Data analytics firm Trepp calculated that about 20% of hotel loans are now in arrears.
The hotel industry is shaping up to be in the worst spot as some regions talk about stalling their plans to reopen their economies.
CBRE Hotels Research sees hotel occupancy at around 42% right now. The prior low of 44% was set in 1933, at the bottom of the Great Depression.
Given the leverage inherent in real estate, it’s no surprise that a few months without payments can throw billions of dollars of wealth into disarray.
But behind those shuttered hotels are closed restaurants and movie theaters as well. It’s easy to see these commercial real estate markets get into trouble too. And malls were suffering before the shutdowns to boot.
As a whole, the picture for commercial real estate isn’t pretty.
Even worse, as these businesses remain closed, job recovery will be difficult, which will also spill over into housing.

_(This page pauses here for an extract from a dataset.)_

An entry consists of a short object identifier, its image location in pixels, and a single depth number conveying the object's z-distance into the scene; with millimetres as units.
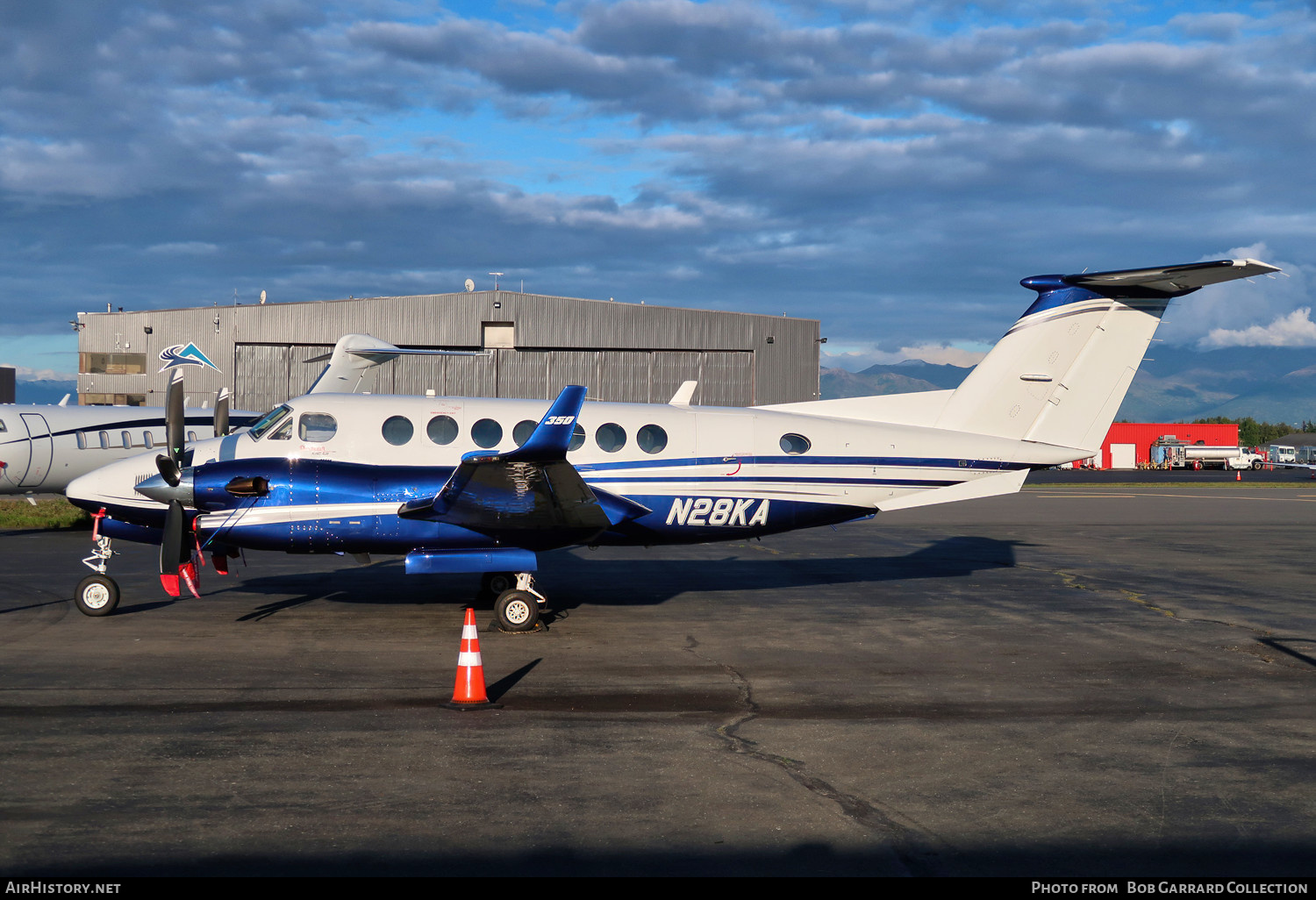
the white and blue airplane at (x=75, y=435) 21422
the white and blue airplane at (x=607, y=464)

Housing will fare best of all, given the lower leverage there following the 2008 housing crisis, as well as the high-demand, low-supply picture over the next few years.
But the worse other parts of the market gets, the more likely even housing prices could start to move downward as well.
It’s not just one of your neighbors having trouble making mortgage payments. It’s the companies keeping people employed having trouble.
And right now, rising delinquencies suggest that a recovery will be slower and longer than most suspect.